I’ve tried to do the “right” thing — you know, put him down at least once a day on a flat surface so he’ll wake up in 10 minutes kicking around like a pissed off beetle on his back. I’ve done the swing, the stroller, and the bouncy seat.

Hell, even my daughter would nap in the bouncy seat.

To complicate matters, he’s not such a boob man. With my daughter, the boobs calmed the savage beast. Whipping out a boob meant that all would be well with the world. But apparently my son is an ass man and would rather chew on his own hand (or maybe my ass if I’d let him) than nurse. The planets must be perfectly aligned, or he needs to be sweetly tucked into the sling for him to even consider nursing with intent. However, at a whopping 16lbs, it’s clear he’s getting food from somewhere so I need not obsess.

But yet, it’s fun, and hell I wouldn’t be a mother if I didn’t, so I do.

It’s not so much the pressure in my mind that he must sleep without me holding him or I will surely go to Mommy Hell or worse “spoil him and start him into very bad habits that will be difficult to break.” Ack. Thanks Dr. I Never Had Kids Ever and Make Money Guilting Mothers. But it’s that my back and neck hurt. I’m tired of holding him, damnit. I’m tired of feeling like I’m forcing my boob on him. And I’m tired of standing on my head and dancing an Irish jig to get my children to sleep.

My only saving grace thus far has been that his night sleeping and eating has been fairly uneventful. Until last night when for two hours, he laid on his back, sucking his hands, and refused to nurse back to sleep.

And so I sort of lost it.
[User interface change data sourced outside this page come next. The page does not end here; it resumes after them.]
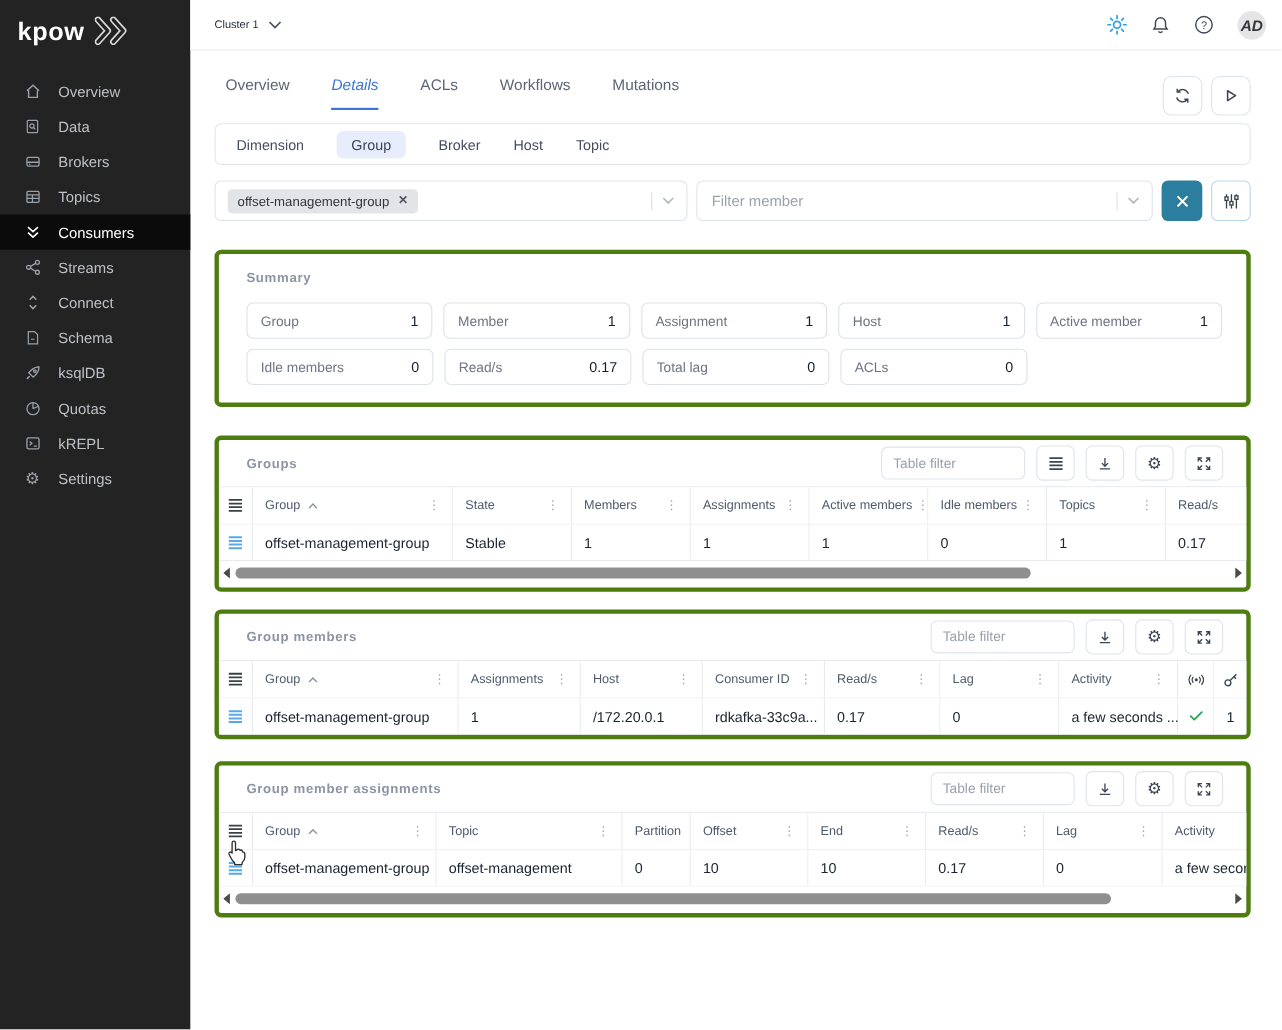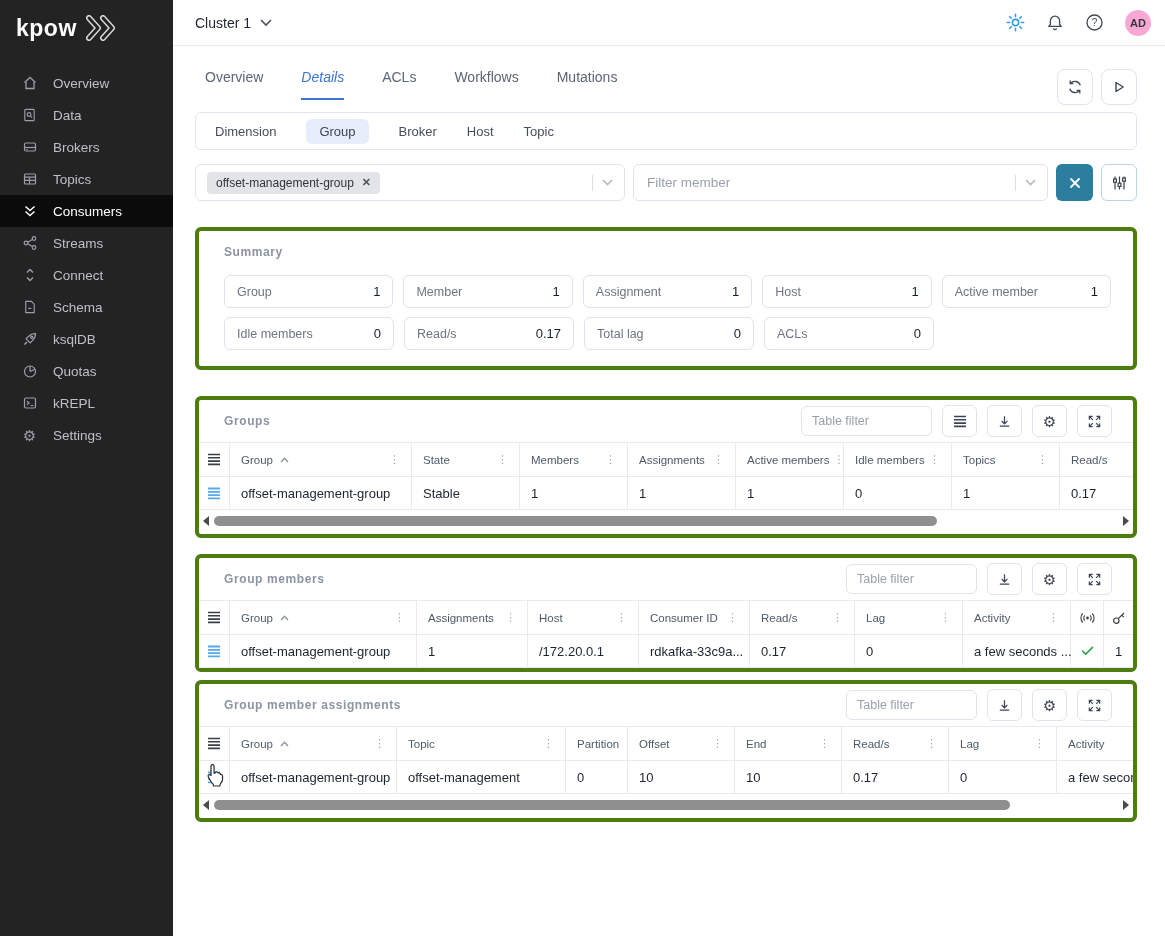--- a/index.html
+++ b/index.html
@@ -15,25 +15,25 @@
   .nav-item{display:flex;align-items:center;gap:15px;height:32px;padding-left:21px;
             color:#bdc0c6;font-size:13.5px;cursor:pointer;}
   .nav-item .nicon{width:17px;display:flex;justify-content:center;color:#9aa0a8;}
   .nav-item.active{background:#0b0b0b;color:#fff;}
   .nav-item.active .nicon{color:#fff;}
 
   
   .topbar{position:absolute;left:173px;top:0;width:992px;height:46px;background:#fff;
           border-bottom:1px solid #e8eaf1;display:flex;align-items:center;
           justify-content:space-between;padding:0 14px 0 22px;box-sizing:border-box;}
-  .cluster{display:flex;align-items:center;gap:9px;font-size:14px;color:#1e2430;cursor:pointer;}
+  .cluster{display:flex;align-items:center;gap:9px;font-size:10px;color:#1e2430;cursor:pointer;}
   .top-icons{display:flex;align-items:center;gap:21px;}
   .tico{display:flex;cursor:pointer;color:#3f4756;}
-  .avatar{width:26px;height:26px;border-radius:50%;background:#f9a8d4;display:flex;
-          align-items:center;justify-content:center;font-size:11px;font-weight:bold;color:#33373d;}
+  .avatar{width:26px;height:26px;border-radius:50%;background:#e5e5e5;display:flex;
+          align-items:center;justify-content:center;font-size:14px;font-weight:bold;color:#33373d;font-style:italic;}
 
   
   .content{position:absolute;left:195px;top:47px;width:942px;}
 
   .tabsrow{display:flex;justify-content:space-between;align-items:flex-start;margin-top:22px;}
   .tabs{display:flex;gap:38px;padding-left:10px;}
   .tab{font-size:14px;color:#5b6576;padding-bottom:13px;cursor:pointer;border-bottom:2px solid transparent;}
   .tab.active{color:#3a76d2;border-bottom-color:#3a76d2;font-style:italic;}
   .actions{display:flex;gap:8px;}
   .abtn{width:34px;height:34px;border:1px solid #dfe3ec;border-radius:8px;background:#fff;
@@ -58,21 +58,21 @@
   .finput input{border:none;outline:none;flex:1;font-size:13.5px;color:#333;
                 font-family:"Liberation Sans",sans-serif;}
   .finput input::placeholder,.tfilter::placeholder{color:#9aa1ad;}
   .xbtn{flex:0 0 37px;background:#2b7e9d;border-radius:6px;display:flex;align-items:center;
         justify-content:center;cursor:pointer;border:none;}
   .slbtn{flex:0 0 34px;border:1px solid #b9d6e6;border-radius:6px;background:#fff;
          display:flex;align-items:center;justify-content:center;cursor:pointer;}
 
   
   .card{border:4px solid #4d7c0f;border-radius:6px;background:#fff;}
-  .mt26{margin-top:26px;} .mt16{margin-top:16px;} .mt20{margin-top:8px;}
+  .mt26{margin-top:26px;} .mt16{margin-top:16px;} .mt20{margin-top:20px;}
   .card-title{font-size:12px;color:#8c94a3;letter-spacing:.6px;font-weight:bold;}
   .card-head{display:flex;align-items:center;justify-content:space-between;
              padding:0 21px 0 25px;height:42px;}
   .head-tools{display:flex;gap:10px;align-items:center;}
   .tfilter{width:131px;height:30px;border:1px solid #dfe3ec;border-radius:6px;padding:0 10px;
            box-sizing:border-box;font-size:12.5px;outline:none;font-family:"Liberation Sans",sans-serif;}
   .tbtn{width:33px;height:30px;border:1px solid #dfe3ec;border-radius:6px;background:#fff;
         display:flex;align-items:center;justify-content:center;color:#3c4554;cursor:pointer;}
Between the harsh shushes, the tighter cuddles, the harder butt pats, and the loud “I carry you all day I cannot carry you at night” whispers, I almost lost it. It was probably fairly typical, but still not one of my finer mothering moments.

He finally fell asleep, and so did I — sore nipples, leaky boobs, and terribly guilty conscience. And I’m reminded that like everything else in motherhood, the bad and the good shall pass. What worked one day, will surely not work the next — Mother’s Law.

But like my favorite philosopher Anne of Green Gables said, “It’s nice to think that tomorrow is a new day with no mistakes in it yet.”

Thank God for that.

Care to share your dirty secrets? Or commiserate with me?